Radio host returns to airwaves

The new-model Don Imus returned to Gotham’s airwaves Monday with a big dollop of humility and a promise to mind his words more carefully.

Imus signed on to his “Imus in the Morning” drive-time show on WABC-AM by revisiting the situation in April that led to his firing by CBS Radio and MSNBC, after he referred jokingly to the Rutgers women’s basketball team as “nappy-headed hos.”

“In thinking about what happened — and most of you know I haven’t talked to anyone and didn’t see any point in going on some sort of ‘Larry King’ tour to offer a bunch of lame excuses for making essentially a reprehensible remark about innocent people who did not deserve to be made fun of — I think what happened is about what should have happened,” Imus said, as he opened his show in a special staging at Manhattan’s Town Hall theater.

The shock jock’s fans paid $100 a ticket to attend the inaugural broadcast, held as a benefit event for his Imus Ranch charity aiding children with cancer.

His on-air team features some members of his old team that were involved in the Rutgers incident and a few new voices, including black comedians Karith Foster and Tony Powell.

The debut broadcast seemed to answer the question of whether post-scandal Imus would be able to draw the same high-caliber guests: Monday’s lineup included presidential hopefuls John McCain and Chris Dodd, plus historian Doris Kearns Goodwin and political strategists James Carville and Mary Matalin.

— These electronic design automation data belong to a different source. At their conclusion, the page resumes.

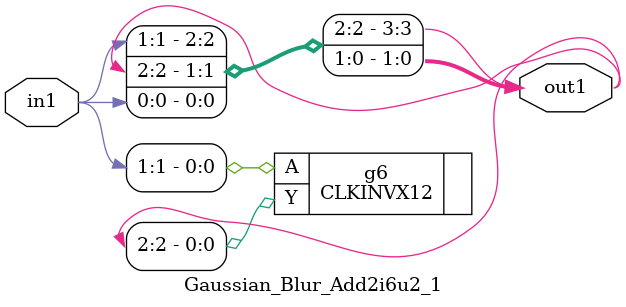
<source format=v>
`timescale 1ps / 1ps


module Gaussian_Blur_Add2i6u2_1(in1, out1);
  input [1:0] in1;
  output [3:0] out1;
  wire [1:0] in1;
  wire [3:0] out1;
  assign out1[0] = in1[0];
  assign out1[1] = out1[2];
  assign out1[3] = in1[1];
  CLKINVX12 g6(.A (in1[1]), .Y (out1[2]));
endmodule



</source>
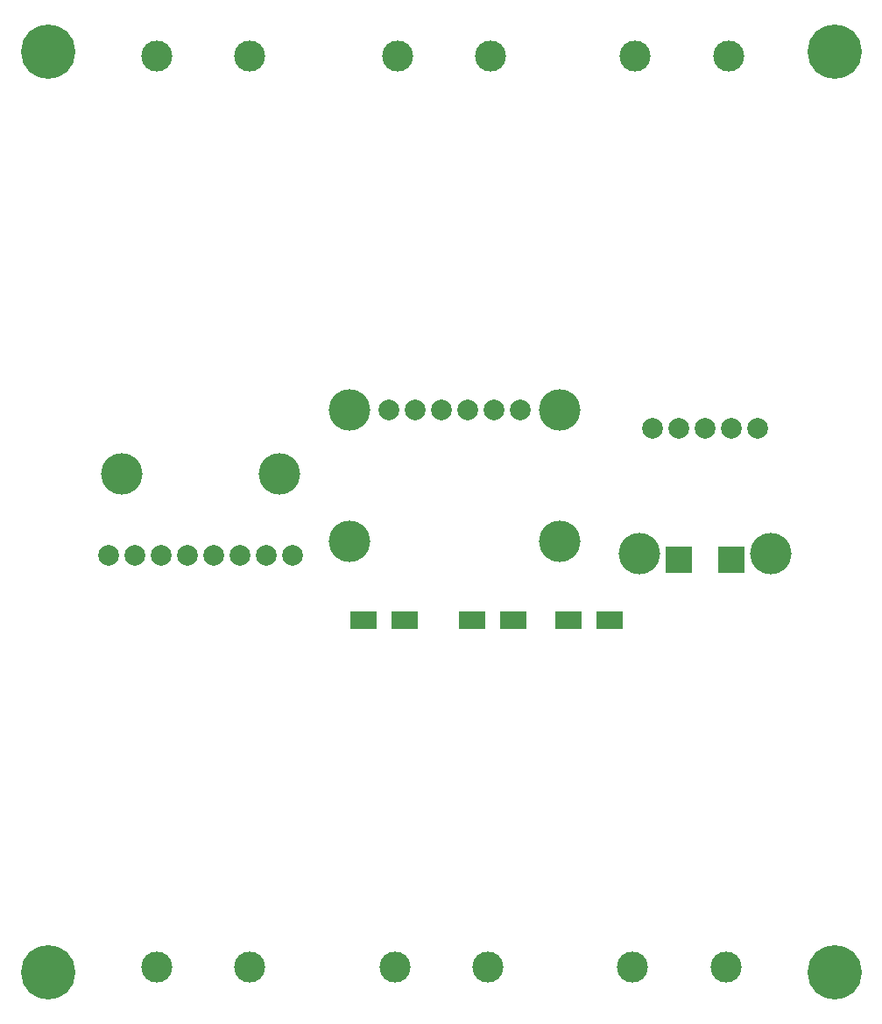
<source format=gbr>
%TF.GenerationSoftware,KiCad,Pcbnew,(5.1.10)-1*%
%TF.CreationDate,2022-05-09T17:55:47-07:00*%
%TF.ProjectId,solar-panel-NoCutout,736f6c61-722d-4706-916e-656c2d4e6f43,1.0*%
%TF.SameCoordinates,Original*%
%TF.FileFunction,Soldermask,Top*%
%TF.FilePolarity,Negative*%
%FSLAX46Y46*%
G04 Gerber Fmt 4.6, Leading zero omitted, Abs format (unit mm)*
G04 Created by KiCad (PCBNEW (5.1.10)-1) date 2022-05-09 17:55:47*
%MOMM*%
%LPD*%
G01*
G04 APERTURE LIST*
%ADD10C,5.250000*%
%ADD11C,4.000000*%
%ADD12C,2.000000*%
%ADD13R,2.500000X2.500000*%
%ADD14C,3.000000*%
%ADD15R,2.500000X1.700000*%
G04 APERTURE END LIST*
D10*
%TO.C,J2*%
X106500000Y-70300000D03*
%TD*%
%TO.C,J5*%
X182500000Y-159300000D03*
%TD*%
%TO.C,J4*%
X182500000Y-70300000D03*
%TD*%
%TO.C,J3*%
X106500000Y-159300000D03*
%TD*%
D11*
%TO.C,U3*%
X113630000Y-111126000D03*
X128870000Y-111126000D03*
D12*
X117440000Y-119000000D03*
X119980000Y-119000000D03*
X112360000Y-119000000D03*
X114900000Y-119000000D03*
X130140000Y-119000000D03*
X127600000Y-119000000D03*
X125060000Y-119000000D03*
X122520000Y-119000000D03*
%TD*%
D13*
%TO.C,U2*%
X167460000Y-119450000D03*
X172540000Y-119450000D03*
D11*
X163650000Y-118815000D03*
X176350000Y-118815000D03*
D12*
X175080000Y-106750000D03*
X172540000Y-106750000D03*
X164920000Y-106750000D03*
X167460000Y-106750000D03*
X170000000Y-106750000D03*
%TD*%
D11*
%TO.C,U1*%
X155910000Y-117600000D03*
X135590000Y-117600000D03*
X155910000Y-104900000D03*
D12*
X149560000Y-104900000D03*
X147020000Y-104900000D03*
X152100000Y-104900000D03*
X139400000Y-104900000D03*
X141940000Y-104900000D03*
X144480000Y-104900000D03*
D11*
X135590000Y-104900000D03*
%TD*%
D14*
%TO.C,SC6*%
X172250000Y-70750000D03*
X163250000Y-70750000D03*
%TD*%
%TO.C,SC5*%
X163000000Y-158750000D03*
X172000000Y-158750000D03*
%TD*%
%TO.C,SC4*%
X149250000Y-70750000D03*
X140250000Y-70750000D03*
%TD*%
%TO.C,SC3*%
X140000000Y-158750000D03*
X149000000Y-158750000D03*
%TD*%
%TO.C,SC2*%
X126000000Y-70750000D03*
X117000000Y-70750000D03*
%TD*%
%TO.C,SC1*%
X117000000Y-158750000D03*
X126000000Y-158750000D03*
%TD*%
D15*
%TO.C,D3*%
X160750000Y-125250000D03*
X156750000Y-125250000D03*
%TD*%
%TO.C,D2*%
X151500000Y-125250000D03*
X147500000Y-125250000D03*
%TD*%
%TO.C,D1*%
X141000000Y-125250000D03*
X137000000Y-125250000D03*
%TD*%
M02*

</source>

Imus’ new radio show is also simulcast on TV, not on the high-profile platform of MSNBC but on a tiny cabler targeting rural America, RFD-TV, which hopes Imus’ program will help broaden its audience and carriage base.

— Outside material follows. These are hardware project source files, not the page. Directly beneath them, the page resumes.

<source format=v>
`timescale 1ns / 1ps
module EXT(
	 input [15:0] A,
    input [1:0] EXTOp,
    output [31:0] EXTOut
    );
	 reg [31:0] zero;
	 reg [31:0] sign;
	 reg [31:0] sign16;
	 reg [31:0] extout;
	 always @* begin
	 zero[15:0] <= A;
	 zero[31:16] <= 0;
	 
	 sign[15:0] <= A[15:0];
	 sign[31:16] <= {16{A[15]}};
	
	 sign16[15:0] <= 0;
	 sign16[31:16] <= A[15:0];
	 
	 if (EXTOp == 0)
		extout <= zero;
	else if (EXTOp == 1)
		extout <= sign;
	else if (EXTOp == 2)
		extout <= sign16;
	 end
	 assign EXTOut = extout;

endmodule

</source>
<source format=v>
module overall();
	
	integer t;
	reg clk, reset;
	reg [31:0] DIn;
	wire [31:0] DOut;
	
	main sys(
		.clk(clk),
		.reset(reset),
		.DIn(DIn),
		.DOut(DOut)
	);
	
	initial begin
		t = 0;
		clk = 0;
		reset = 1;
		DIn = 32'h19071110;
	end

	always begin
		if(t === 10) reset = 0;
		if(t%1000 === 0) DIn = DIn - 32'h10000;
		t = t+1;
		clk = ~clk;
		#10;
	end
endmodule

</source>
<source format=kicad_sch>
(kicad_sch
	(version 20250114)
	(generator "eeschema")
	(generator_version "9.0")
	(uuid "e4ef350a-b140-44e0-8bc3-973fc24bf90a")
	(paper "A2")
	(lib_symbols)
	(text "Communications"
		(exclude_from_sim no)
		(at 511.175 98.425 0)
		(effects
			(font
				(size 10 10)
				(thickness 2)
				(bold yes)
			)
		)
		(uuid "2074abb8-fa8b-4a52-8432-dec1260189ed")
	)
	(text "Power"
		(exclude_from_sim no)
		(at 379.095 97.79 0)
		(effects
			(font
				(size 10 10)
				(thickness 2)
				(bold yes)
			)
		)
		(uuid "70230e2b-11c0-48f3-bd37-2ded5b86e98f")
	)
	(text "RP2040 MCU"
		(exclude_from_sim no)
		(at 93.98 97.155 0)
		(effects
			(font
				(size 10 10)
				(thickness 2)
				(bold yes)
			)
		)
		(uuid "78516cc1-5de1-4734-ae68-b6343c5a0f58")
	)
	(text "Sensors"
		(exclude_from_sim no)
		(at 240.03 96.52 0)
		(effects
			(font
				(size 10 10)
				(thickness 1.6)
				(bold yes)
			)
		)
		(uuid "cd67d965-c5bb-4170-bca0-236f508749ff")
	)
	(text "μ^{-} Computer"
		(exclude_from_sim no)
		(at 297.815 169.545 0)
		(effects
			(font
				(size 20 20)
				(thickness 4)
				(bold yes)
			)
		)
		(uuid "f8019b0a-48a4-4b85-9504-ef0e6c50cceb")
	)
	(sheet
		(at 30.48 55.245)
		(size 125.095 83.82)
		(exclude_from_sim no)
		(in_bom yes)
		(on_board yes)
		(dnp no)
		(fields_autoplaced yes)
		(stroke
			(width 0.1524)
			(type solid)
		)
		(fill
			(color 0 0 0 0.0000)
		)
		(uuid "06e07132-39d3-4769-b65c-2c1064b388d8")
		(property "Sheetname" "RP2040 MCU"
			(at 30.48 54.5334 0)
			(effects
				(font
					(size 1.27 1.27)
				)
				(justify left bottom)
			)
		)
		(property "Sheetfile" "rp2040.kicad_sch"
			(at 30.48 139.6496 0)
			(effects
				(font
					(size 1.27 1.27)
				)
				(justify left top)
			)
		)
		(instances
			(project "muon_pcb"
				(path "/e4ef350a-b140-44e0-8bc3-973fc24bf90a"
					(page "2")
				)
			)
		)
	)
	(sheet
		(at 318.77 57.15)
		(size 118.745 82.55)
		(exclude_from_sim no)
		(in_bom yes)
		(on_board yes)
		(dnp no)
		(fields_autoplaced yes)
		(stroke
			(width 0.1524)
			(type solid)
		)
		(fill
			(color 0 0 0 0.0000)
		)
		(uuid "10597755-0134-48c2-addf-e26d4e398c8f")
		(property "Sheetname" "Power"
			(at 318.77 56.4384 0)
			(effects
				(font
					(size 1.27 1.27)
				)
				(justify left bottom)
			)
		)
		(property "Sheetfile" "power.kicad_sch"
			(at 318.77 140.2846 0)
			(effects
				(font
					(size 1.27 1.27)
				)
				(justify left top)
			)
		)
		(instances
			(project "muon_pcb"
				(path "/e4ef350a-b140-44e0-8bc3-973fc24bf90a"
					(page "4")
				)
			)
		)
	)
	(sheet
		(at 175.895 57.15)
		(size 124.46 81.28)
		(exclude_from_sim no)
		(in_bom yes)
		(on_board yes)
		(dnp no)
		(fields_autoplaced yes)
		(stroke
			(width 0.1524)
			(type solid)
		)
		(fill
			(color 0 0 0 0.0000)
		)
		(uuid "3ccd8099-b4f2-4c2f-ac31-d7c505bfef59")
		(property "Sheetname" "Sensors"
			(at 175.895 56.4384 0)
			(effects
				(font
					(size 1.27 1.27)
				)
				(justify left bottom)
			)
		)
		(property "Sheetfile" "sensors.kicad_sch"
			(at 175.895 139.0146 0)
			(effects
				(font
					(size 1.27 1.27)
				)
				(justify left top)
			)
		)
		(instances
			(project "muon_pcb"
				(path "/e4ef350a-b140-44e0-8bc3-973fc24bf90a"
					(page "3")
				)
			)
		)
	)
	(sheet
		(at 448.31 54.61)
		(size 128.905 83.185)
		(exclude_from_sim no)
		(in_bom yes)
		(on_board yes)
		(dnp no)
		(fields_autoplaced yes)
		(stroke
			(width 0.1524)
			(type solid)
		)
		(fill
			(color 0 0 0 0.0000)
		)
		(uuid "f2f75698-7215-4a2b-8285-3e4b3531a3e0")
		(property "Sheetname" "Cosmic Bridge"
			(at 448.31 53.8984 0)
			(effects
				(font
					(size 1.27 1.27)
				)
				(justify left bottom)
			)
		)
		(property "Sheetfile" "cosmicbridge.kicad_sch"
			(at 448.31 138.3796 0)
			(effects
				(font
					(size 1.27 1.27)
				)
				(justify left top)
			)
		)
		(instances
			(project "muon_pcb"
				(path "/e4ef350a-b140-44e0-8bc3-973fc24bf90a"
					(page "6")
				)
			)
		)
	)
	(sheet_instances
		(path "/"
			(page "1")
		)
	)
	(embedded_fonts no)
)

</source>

As part of his lengthy opening monologue, Imus recounted details of the four-hour meeting he and his wife, Deirdre, had with the Rutgers’ team during the eye of the storm over his comments in mid-April. He praised them for accepting his apology and promised that he will “never say anything in my lifetime that will make any of these young women at Rutgers regret or feel foolish that they accepted my apology and forgave me.”

Imus further vowed to use his platform as a vehicle to address the heart of the issue that led to his temporary fall from grace. In a news conference on Monday, the Rev. Al Sharpton, who had been one of the strongest proponents of Imus’ ouster from CBS Radio, said that only time will tell if Imus can “redeem” himself.

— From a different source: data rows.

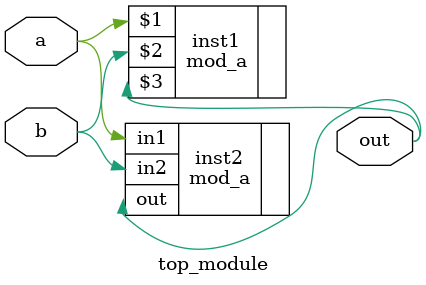
<source format=v>
module top_module ( input a, input b, output out );

  // By Position //
  
    mod_a inst1(a,b,out);
  
  // By Name //
  
    mod_a inst2(
        .in1 (a),
        .in2 (b),
        .out (out)
    );
    
endmodule

</source>
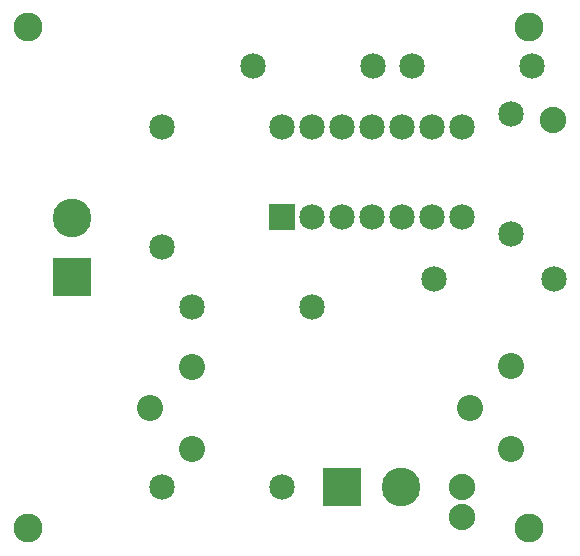
<source format=gts>
G04 MADE WITH FRITZING*
G04 WWW.FRITZING.ORG*
G04 DOUBLE SIDED*
G04 HOLES PLATED*
G04 CONTOUR ON CENTER OF CONTOUR VECTOR*
%ASAXBY*%
%FSLAX23Y23*%
%MOIN*%
%OFA0B0*%
%SFA1.0B1.0*%
%ADD10C,0.085000*%
%ADD11C,0.086772*%
%ADD12C,0.128740*%
%ADD13C,0.088000*%
%ADD14C,0.096614*%
%ADD15R,0.085000X0.085000*%
%ADD16R,0.128740X0.128740*%
%LNMASK1*%
G90*
G70*
G54D10*
X1035Y1235D03*
X1035Y1535D03*
X1135Y1235D03*
X1135Y1535D03*
X1235Y1235D03*
X1235Y1535D03*
X1335Y1235D03*
X1335Y1535D03*
X1435Y1235D03*
X1435Y1535D03*
X1535Y1235D03*
X1535Y1535D03*
X1635Y1235D03*
X1635Y1535D03*
G54D11*
X735Y460D03*
X735Y735D03*
X598Y597D03*
X1801Y461D03*
X1801Y737D03*
X1663Y599D03*
G54D10*
X1471Y1737D03*
X1871Y1737D03*
X1035Y335D03*
X635Y335D03*
X1801Y1177D03*
X1801Y1577D03*
X1543Y1029D03*
X1943Y1029D03*
X635Y1135D03*
X635Y1535D03*
X941Y1737D03*
X1341Y1737D03*
X735Y935D03*
X1135Y935D03*
G54D12*
X1235Y335D03*
X1432Y335D03*
X335Y1035D03*
X335Y1232D03*
G54D13*
X1941Y1557D03*
X1635Y335D03*
X1635Y235D03*
G54D14*
X191Y1867D03*
X1861Y1867D03*
X1861Y197D03*
X191Y197D03*
G54D15*
X1035Y1235D03*
G54D16*
X1235Y335D03*
X335Y1035D03*
G04 End of Mask1*
M02*
</source>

“We’re willing to have an ongoing discussion about race relations in this country,” Imus said. “There isn’t any reason we can’t do that to learn how to talk to one another. And so I pledge to do that.”

And in his first public comments on how his firing was handled by CBS, which owned his previous outlet, WFAN-FM New York, and syndicated his “Imus in the Morning,” Imus had only kind words for CBS chief Leslie Moonves.

“Les Moonves could not have been more honorable or more straightforward or more decent or more honest in dealing with me,” Imus said. “There was never any point that he said, ‘Ah, everything’s going to be fine’ or whatever. We understood the gravity of the remark. We understood the consequences for the young women at Rutgers. We all recognized, I certainly did, that it was just a matter of time before he did what he had to do.”